Babam ben doğduktan bir süre sonra Sudan’a dönmüştü. Orada evlendi, bir kızı oldu ama sonra savaş çıktı. Babam, eşi ve 15 yaşındaki üvey kız kardeşim, savaştan dolayı hep birlikte yine Yunanistan’a geldiler. Ciddi sağlık sorunları vardı ve babam 1 Nisan’da Atina’da vefat etti. Müslümandı. Dolayısıyla onu bir Müslüman mezarlığına götürdük ve bir anda kardeşim “Bak” dedi; “birçok mezarın ölüm tarihi aynı”. Suriye, 29 Mayıs. Yaşlar 50, 30, 2, 9 aylık... Mezarlık görevlisiyle konuştuğumuzda “Denizde boğulan mülteciler” dedi.

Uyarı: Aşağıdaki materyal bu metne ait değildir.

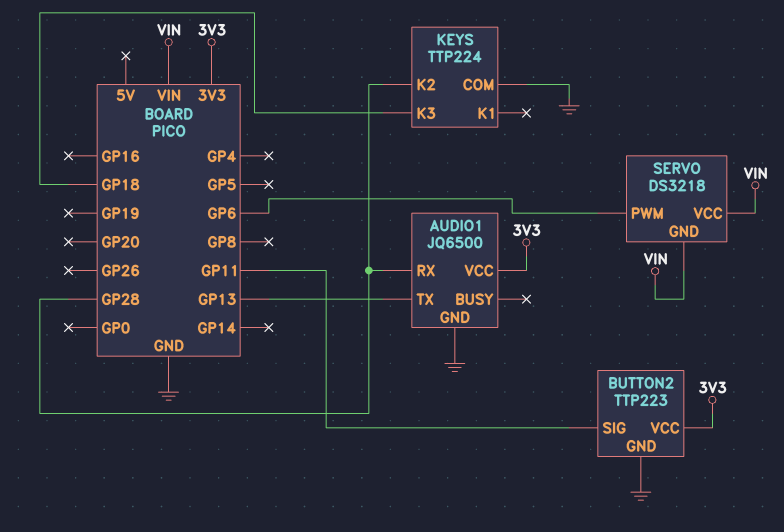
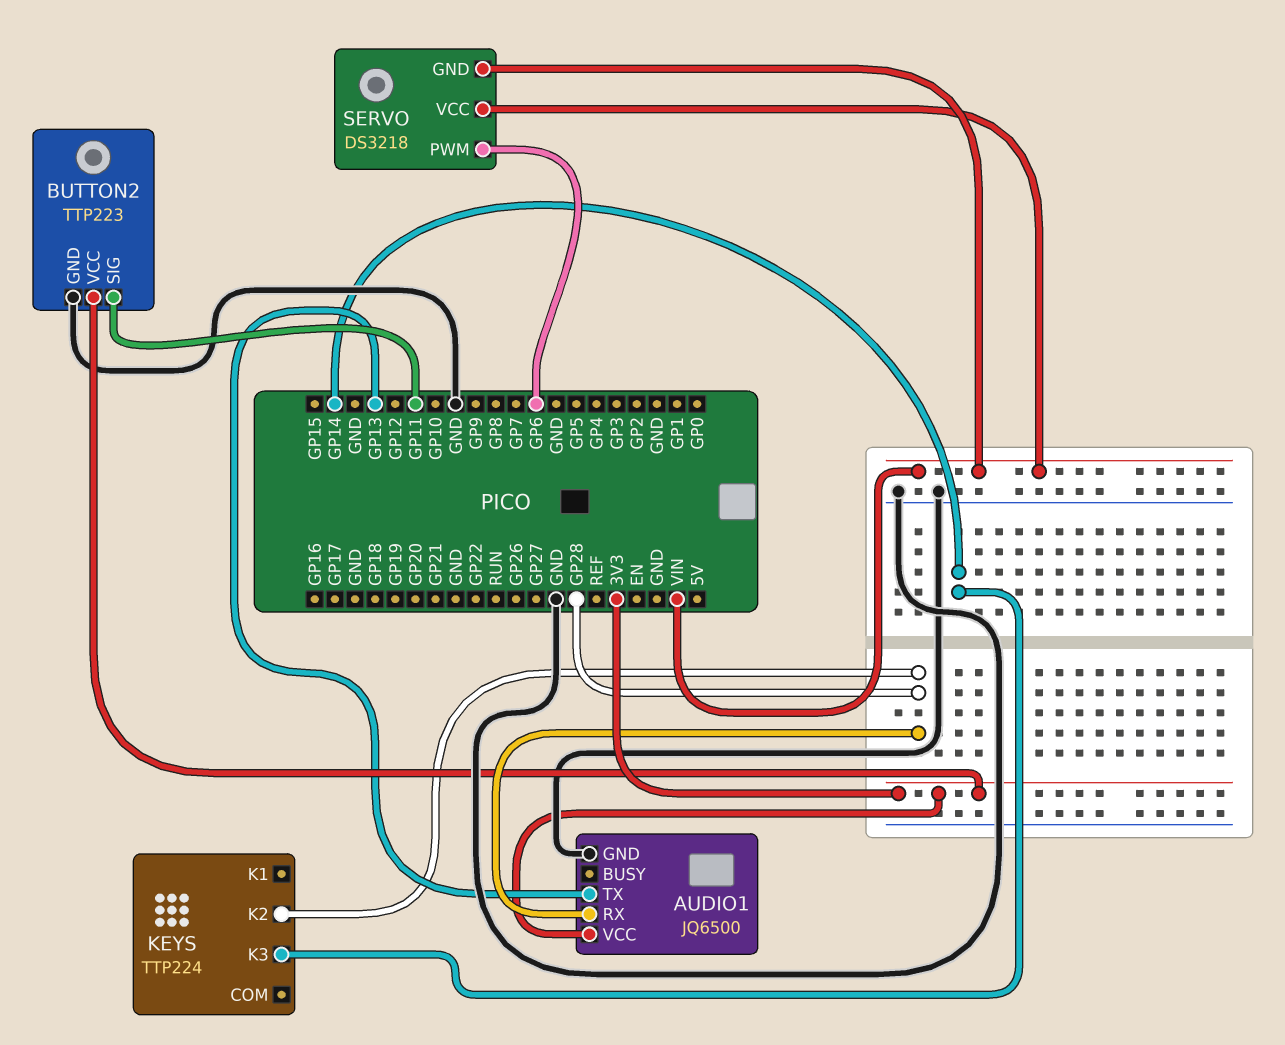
KEYS pin COM: GND -> none
KEYS pin K3: GP18 -> GP14

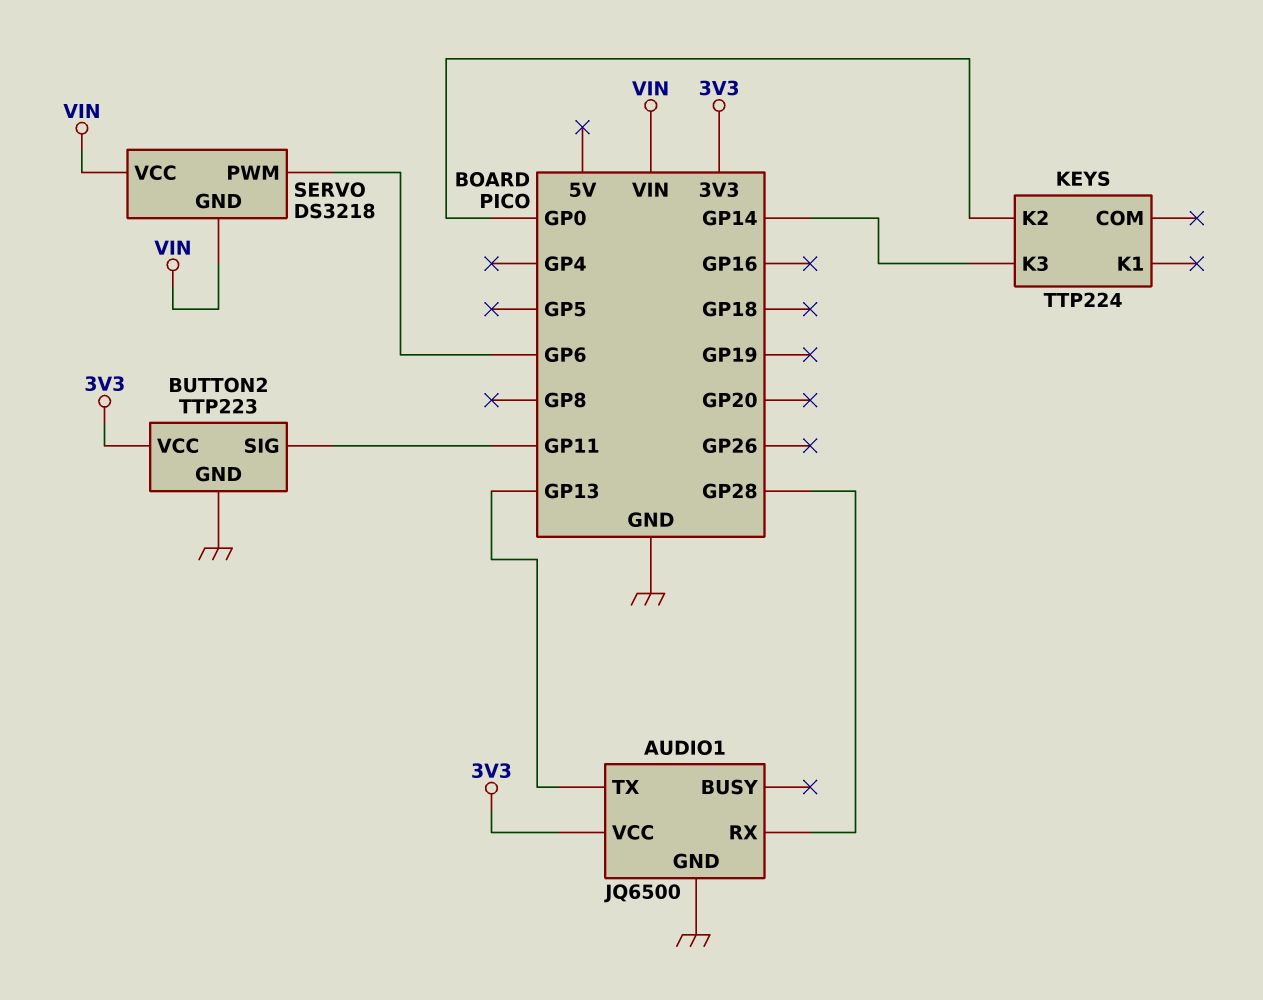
KEYS pin K2: GP28 -> GP0

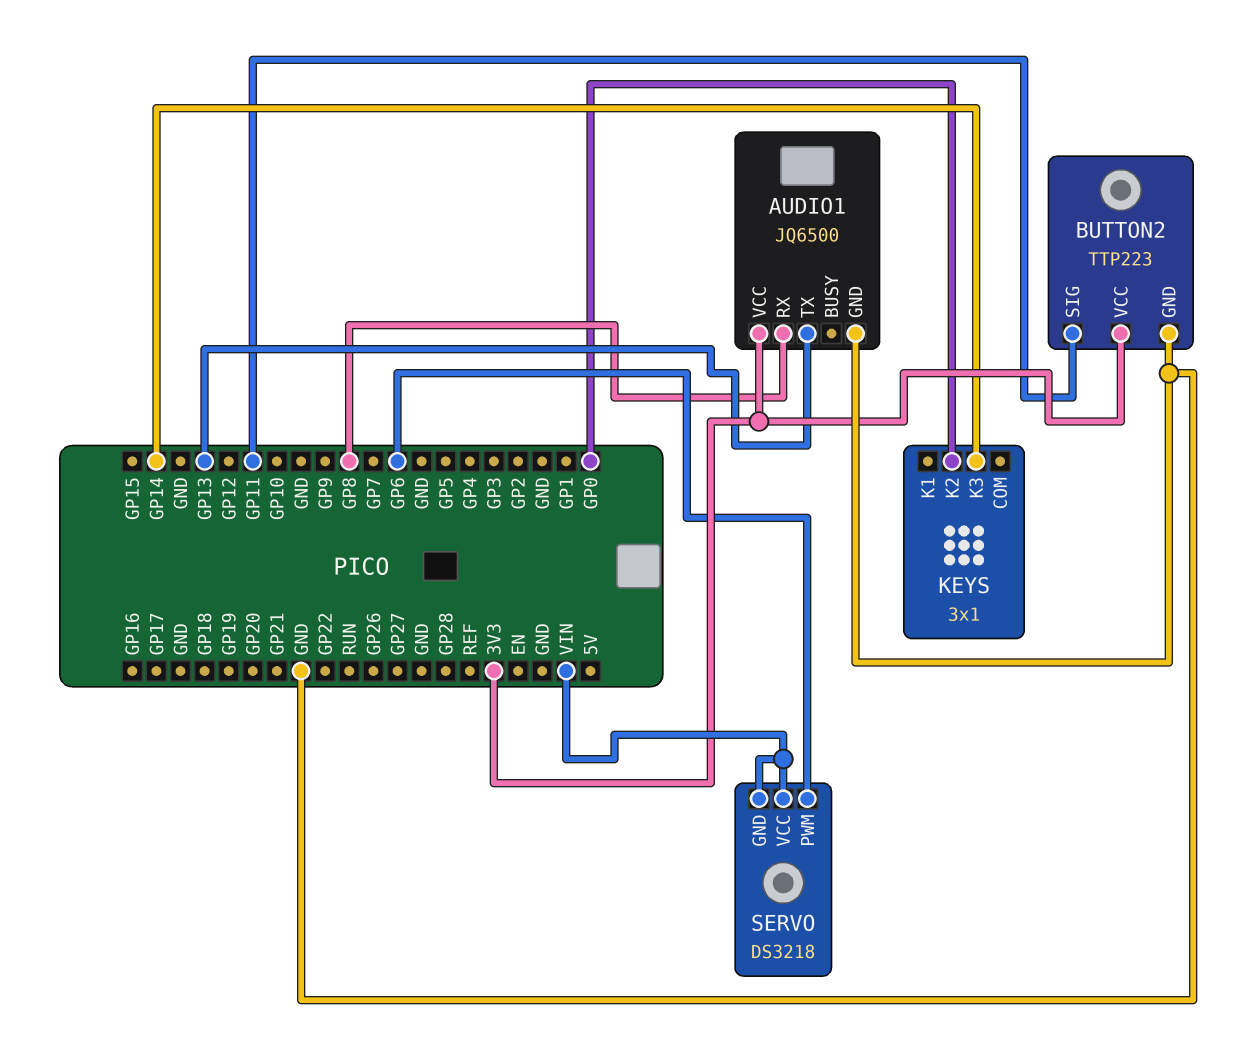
AUDIO1 pin RX: GP28 -> GP8
KEYS: TTP224 -> 3x1

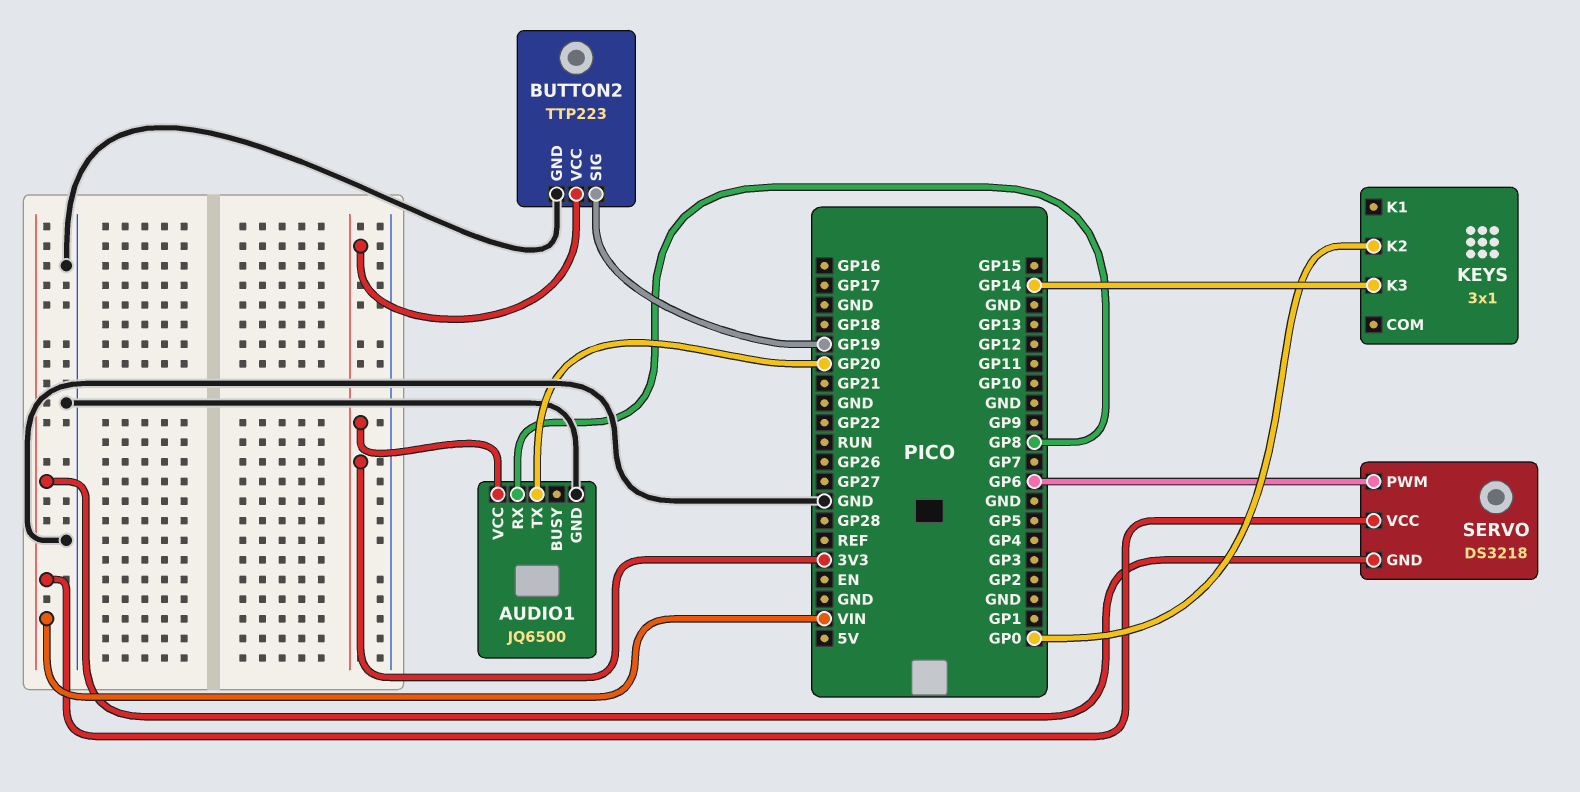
AUDIO1 pin TX: GP13 -> GP20
BUTTON2 pin SIG: GP11 -> GP19

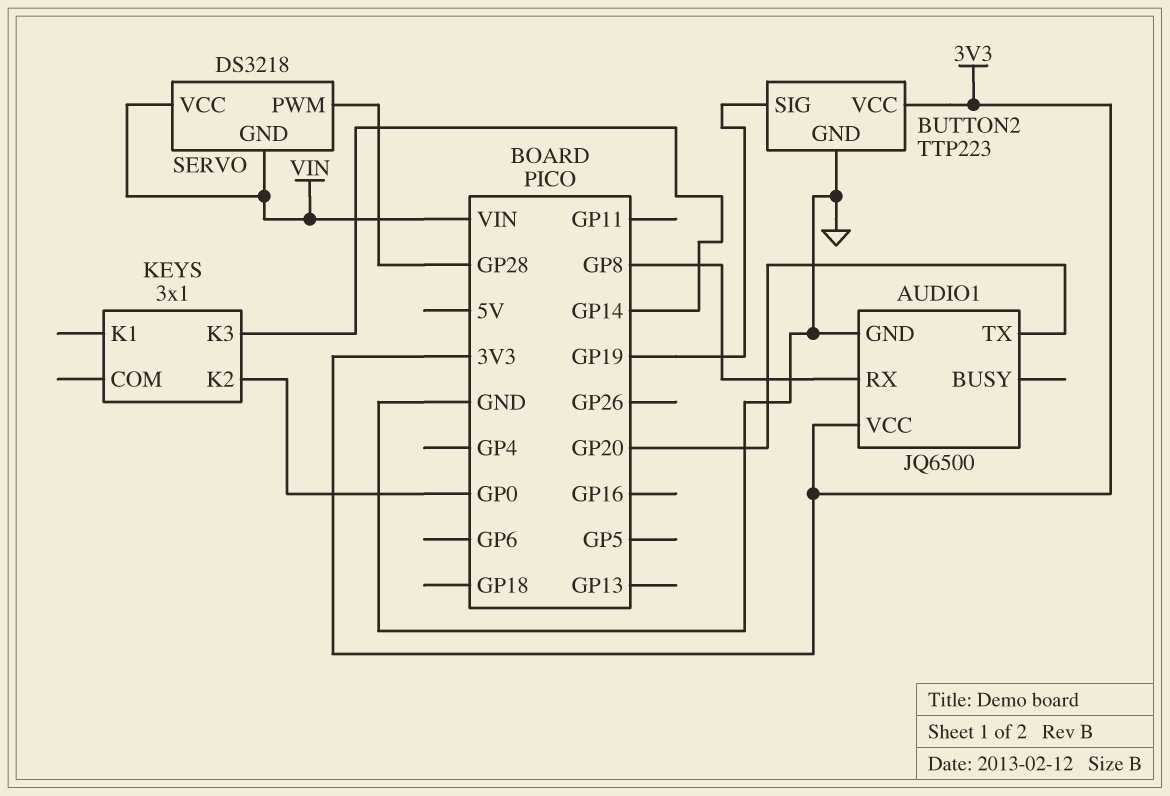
SERVO pin PWM: GP6 -> GP28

◊ Şarkı böyle mi ortaya çıktı?
Herkes Yunan denizini, sahillerini, tatilleri, adaları, Mikonos’u ya da Santorini’yi biliyor. Ama bu madalyonun öteki yüzü de var. Bu yüzden ‘Ah THALASSA’ adlı bir şarkı yazdım, ‘Denizim”’anlamına geliyor. Sözleri oldukça şiirsel “Denizim, artık kara üzerinde aşk olmadan nasıl yaşayabilirim?” Klibi sıradan bir plaj günü gibi göstermeyi, sahilde yüzmeyi anlatmayı istedim. Ama aynı deniz, bazı insanlar için tamamen farklı bir deneyim. Orada hayatlarını kaybediyorlar.
‘BABAM EUROVİSİON’DAN BİR AY ÖNCE VEFAT ETTİ’
◊ Ailenizden bahsedebilir miyiz? Nasıl bir ortamda büyüdünüz?
Babam Sudanlı, okumak için 1972’de Yunanistan’a gelmiş. Annemle bu şekilde tanışmışlar. Çok eğitimliydiler, müzik ve yemek kültürleri çok gelişmişti. Annem kimya mühendisiydi, babam doktordu. Eurovision’dan bir ay önce, geçen nisan ayında, vefat etti. Ben Yunanistan’da büyüdüm. Okul yıllarım boyunca Arapça dersleri aldım. Yunanca, Fransızca, İngilizce, biraz İspanyolca biliyorum. Türkçe yok ama birçok Türkçe şarkıyı biliyorum.